### EXERCISE OBJECTIVE
In the piece about Maryland's land purchase, restate the passage starting at "In a response" and ending at "Cookie jar. Etc.", changing "cushy job" to "plum position".

### SOURCE DOCUMENT

=== Begin Enclosure ===

So to all appearances Maryland attempted to buy land — at a premium — to keep it safe from development when that land was not suitable for development in the first place.

But the tale is more interesting. Click below and keep reading.

The current secretary of the department of natural resources, John R. Griffin, acted as a consultant to the current owners of the parcel, David Sutherland’s US Land Alliance. In this role he participated in a feasibility study which included a hydrological study of the property. Part of that study would have been the perc test that was conducted and filed with Queen Anne county health officials.

In a response to questions from comptroller Peter Franchot, Griffin denies even knowing that a perc test was performed much less the results of the test.

And we all know the rest of the story. Griffin lands a cushy job in the O’Malley administration, he brings his crony and former employer David Sutherland on board. The state makes an offer on this parcel an an inflated price. Hand. Cookie jar. Etc.

=== End Enclosure ===

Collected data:
=== Begin Enclosure ===

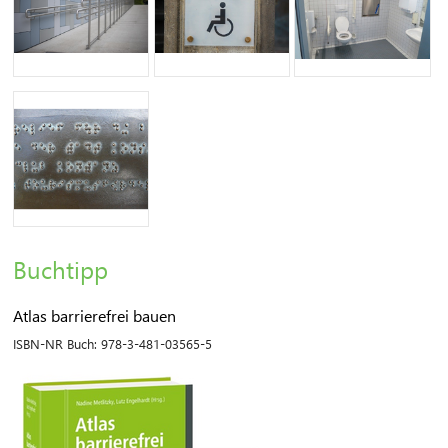
Buchtipp
Atlas barrierefrei bauen
ISBN-NR Buch:
978-3-481-03565-5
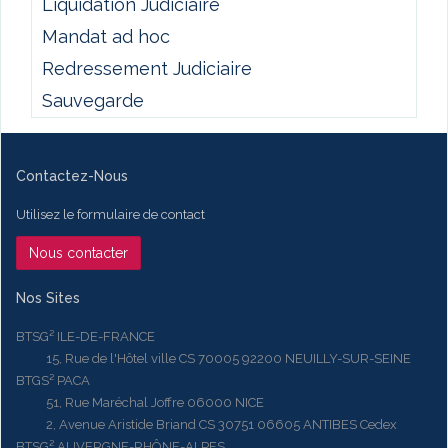
Liquidation Judiciaire
Mandat ad hoc
Redressement Judiciaire
Sauvegarde
Contactez-Nous
Utilisez le formulaire de contact
Nous contacter
Nos Sites
BTSG² ILE-DE-FRANCE
15, Rue de l'Hôtel ville CS 70005 92200 NEUILLY-SUR-SEINE
BTGS² PACA
51, Rue Maréchal Joffre 06000 NICE
2, Avenue Aristide Briand CS 30751 06605 ANTIBES Cedex
BTSG² AUVERGNE-RHÔNE-ALPES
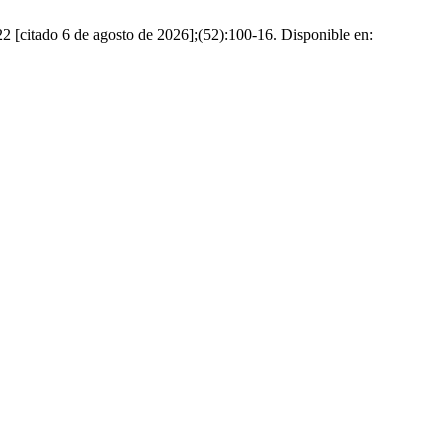
22 [citado 6 de agosto de 2026];(52):100-16. Disponible en:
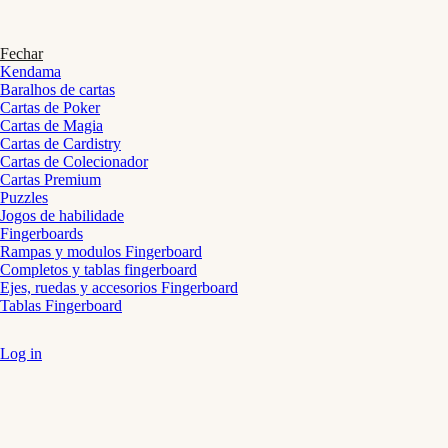
Fechar
Kendama
Baralhos de cartas
Cartas de Poker
Cartas de Magia
Cartas de Cardistry
Cartas de Colecionador
Cartas Premium
Puzzles
Jogos de habilidade
Fingerboards
Rampas y modulos Fingerboard
Completos y tablas fingerboard
Ejes, ruedas y accesorios Fingerboard
Tablas Fingerboard
Log in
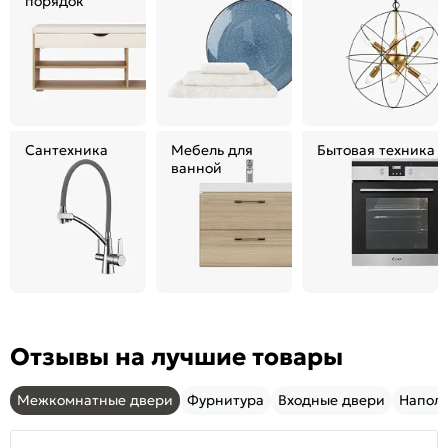
порядок
Сантехника
Мебель для
Бытовая техника
ванной
Отзывы на лучшие товары
Межкомнатные двери
Фурнитура
Входные двери
Напол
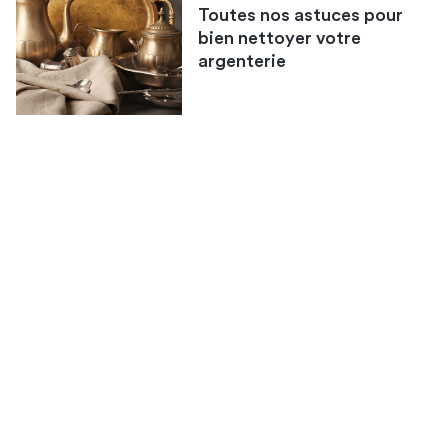
Toutes nos astuces pour
bien nettoyer votre
argenterie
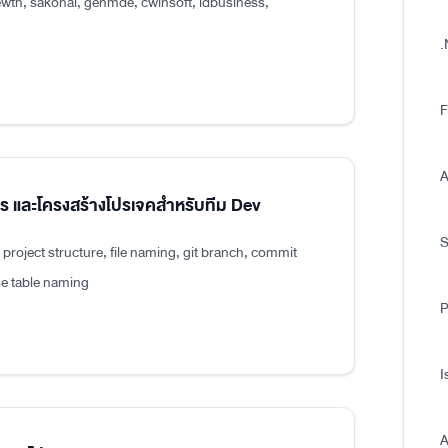
wth, sakonai, genmde, cwinsoft, idbusiness,
.
F
A
แปร และโครงสร้างโปรเจคสำหรับทีม Dev
roject structure, file naming, git branch, commit
e table naming
P
I
A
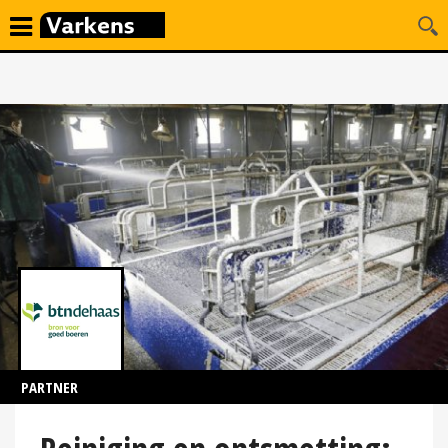
PARTNER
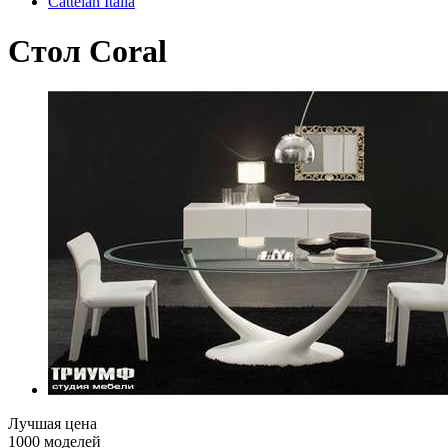
Cattelan Italia
Стол Coral
Лучшая цена
1000 моделей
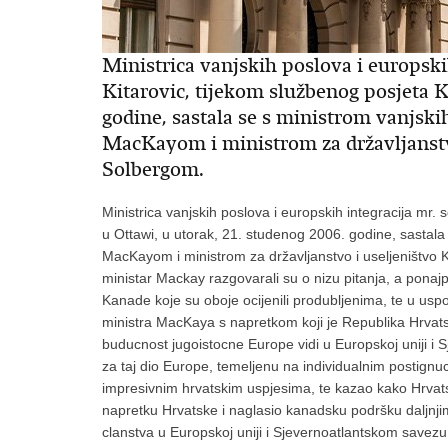
Ministrica vanjskih poslova i europski
Kitarovic, tijekom službenog posjeta K
godine, sastala se s ministrom vanj
MacKayom i ministrom za državljanst
Solbergom.
Ministrica vanjskih poslova i europskih integracija mr.
u Ottawi, u utorak, 21. studenog 2006. godine, sasta
MacKayom i ministrom za državljanstvo i useljeništvo
ministar Mackay razgovarali su o nizu pitanja, a ponaj
Kanade koje su oboje ocijenili produbljenima, te u usp
ministra MacKaya s napretkom koji je Republika Hrvats
buducnost jugoistocne Europe vidi u Europskoj uniji i 
za taj dio Europe, temeljenu na individualnim postignu
impresivnim hrvatskim uspjesima, te kazao kako Hrvats
napretku Hrvatske i naglasio kanadsku podršku daljnj
clanstva u Europskoj uniji i Sjevernoatlantskom savezu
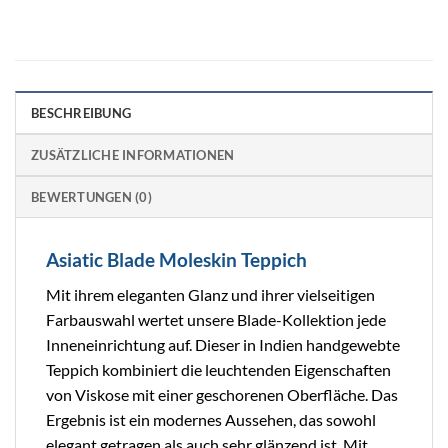
BESCHREIBUNG
ZUSÄTZLICHE INFORMATIONEN
BEWERTUNGEN (0)
Asiatic Blade Moleskin Teppich
Mit ihrem eleganten Glanz und ihrer vielseitigen
Farbauswahl wertet unsere Blade-Kollektion jede
Inneneinrichtung auf. Dieser in Indien handgewebte
Teppich kombiniert die leuchtenden Eigenschaften
von Viskose mit einer geschorenen Oberfläche. Das
Ergebnis ist ein modernes Aussehen, das sowohl
elegant getragen als auch sehr glänzend ist. Mit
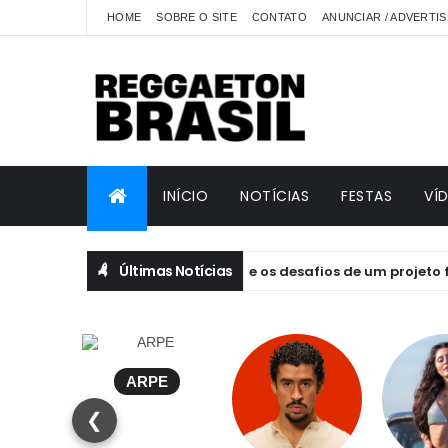
HOME
SOBRE O SITE
CONTATO
ANUNCIAR / ADVERTIS
INÍCIO
NOTÍCIAS
FESTAS
VÍ
Últimas Notícias
ILIBRIVM: emoção, essência e os desafios de um projeto feito po
ARPE
❮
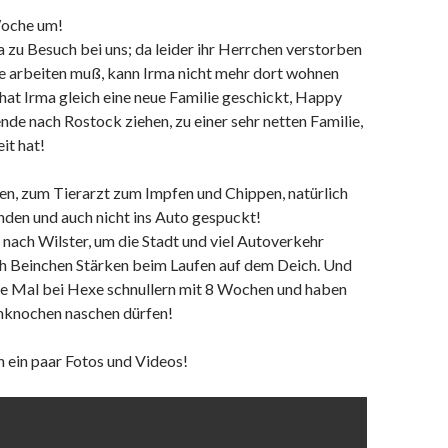
Woche um!
zu Besuch bei uns; da leider ihr Herrchen verstorben
ge arbeiten muß, kann Irma nicht mehr dort wohnen
 hat Irma gleich eine neue Familie geschickt, Happy
e nach Rostock ziehen, zu einer sehr netten Familie,
it hat!
n, zum Tierarzt zum Impfen und Chippen, natürlich
anden und auch nicht ins Auto gespuckt!
 nach Wilster, um die Stadt und viel Autoverkehr
ch Beinchen Stärken beim Laufen auf dem Deich. Und
zte Mal bei Hexe schnullern mit 8 Wochen und haben
chknochen naschen dürfen!
h ein paar Fotos und Videos!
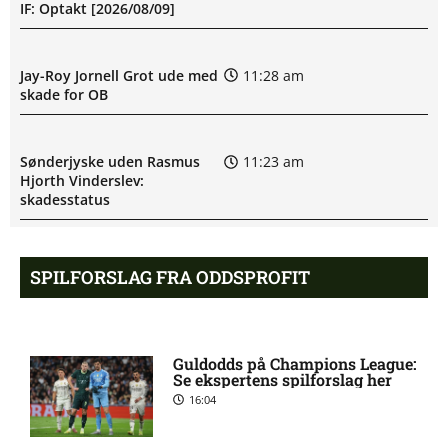
IF: Optakt [2026/08/09]
Jay-Roy Jornell Grot ude med
11:28 am
skade for OB
Sønderjyske uden Rasmus
11:23 am
Hjorth Vinderslev:
skadesstatus
Alexander Magnus Busch
9:46 am
SPILFORSLAG FRA ODDSPROFIT
skadet: seneste nyt hos
Silkeborg IF
Guldodds på Champions League:
Mads Lautrup Freundlich på
8:31 am
Se ekspertens spilforslag her
skadeslisten hos Silkeborg IF
16:04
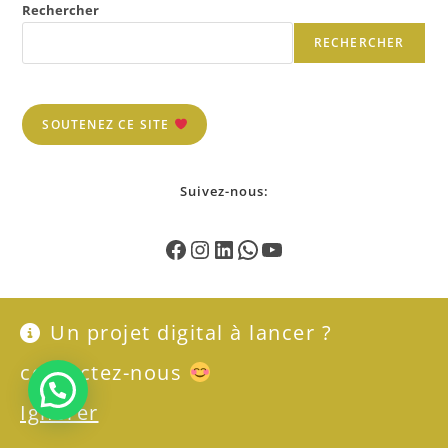
Rechercher
RECHERCHER
SOUTENEZ CE SITE
Suivez-nous:
Nos
réalisations
web et mobile en cours:
Un projet digital à lancer ?
contactez-nous
Besoin de se digitaliser ?
Ignorer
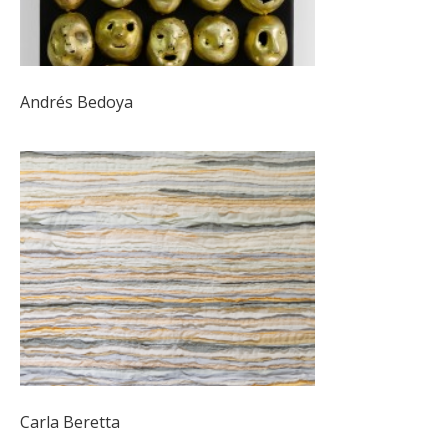
Andrés Bedoya
Carla Beretta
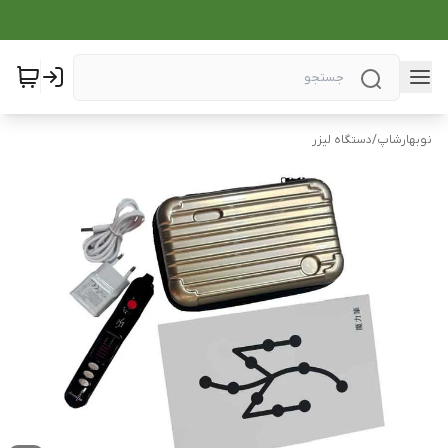
نوبهارشاپ
/
دستگاه لیزر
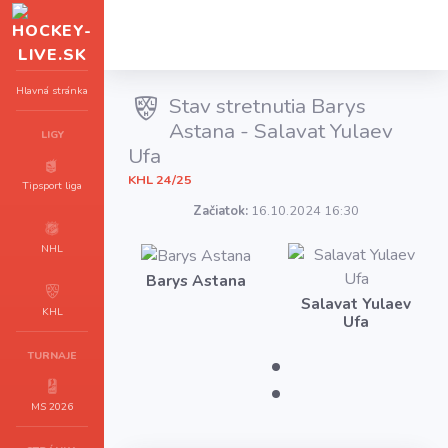
Hlavná stránka
Stav stretnutia Barys
Astana - Salavat Yulaev
LIGY
Ufa
KHL 24/25
Tipsport liga
Začiatok:
16.10.2024 16:30
NHL
Barys Astana
Salavat Yulaev
KHL
Ufa
:
TURNAJE
MS 2026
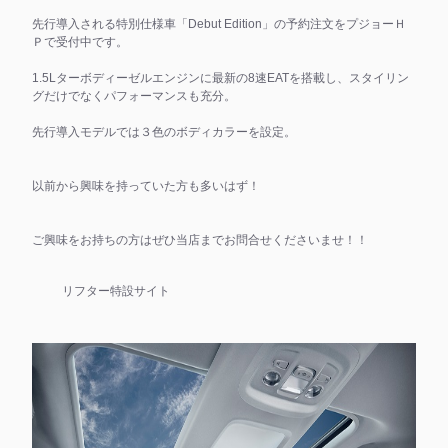
先行導入される特別仕様車「Debut Edition」の予約注文をプジョーＨ
Ｐで受付中です。
1.5Lターボディーゼルエンジンに最新の8速EATを搭載し、スタイリン
グだけでなくパフォーマンスも充分。
先行導入モデルでは３色のボディカラーを設定。
以前から興味を持っていた方も多いはず！
ご興味をお持ちの方はぜひ当店までお問合せくださいませ！！
リフター特設サイト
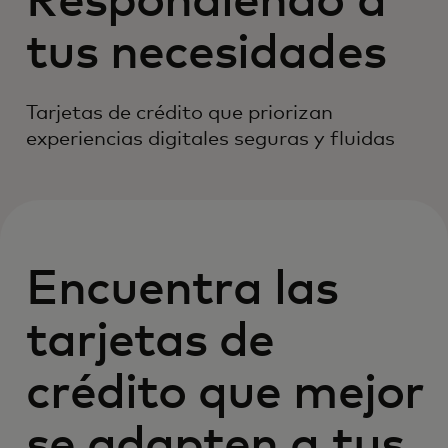
Respondiendo a
tus necesidades
Tarjetas de crédito que priorizan
experiencias digitales seguras y fluidas
Encuentra las
tarjetas de
crédito que mejor
se adapten a tus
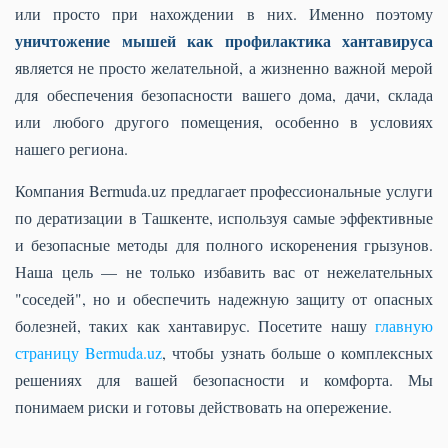
или просто при нахождении в них. Именно поэтому
уничтожение мышей как профилактика хантавируса
является не просто желательной, а жизненно важной мерой
для обеспечения безопасности вашего дома, дачи, склада
или любого другого помещения, особенно в условиях
нашего региона.
Компания Bermuda.uz предлагает профессиональные услуги
по дератизации в Ташкенте, используя самые эффективные
и безопасные методы для полного искоренения грызунов.
Наша цель — не только избавить вас от нежелательных
"соседей", но и обеспечить надежную защиту от опасных
болезней, таких как хантавирус. Посетите нашу
главную
страницу Bermuda.uz
, чтобы узнать больше о комплексных
решениях для вашей безопасности и комфорта. Мы
понимаем риски и готовы действовать на опережение.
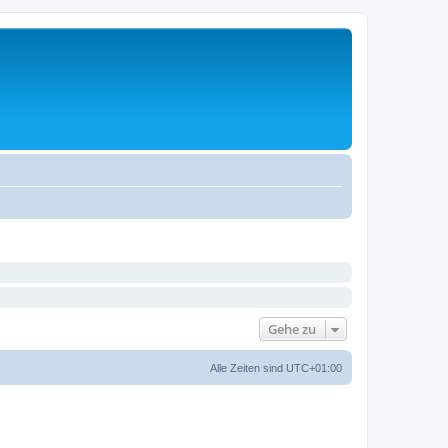
Gehe zu
Alle Zeiten sind
UTC+01:00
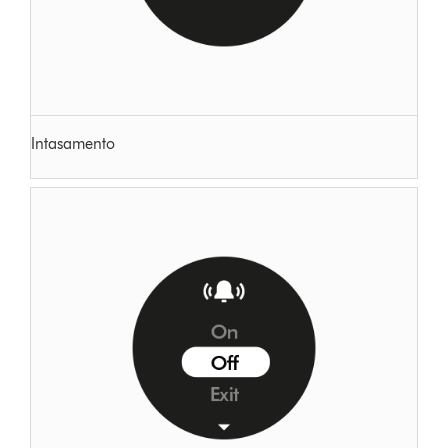
Intasamento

=== End Enclosure ===

### TASK RESULT
In a response to questions from comptroller Peter Franchot, Griffin denies even knowing that a perc test was performed much less the results of the test.

And we all know the rest of the story. Griffin lands a plum position in the O’Malley administration, he brings his crony and former employer David Sutherland on board. The state makes an offer on this parcel an an inflated price. Hand. Cookie jar. Etc.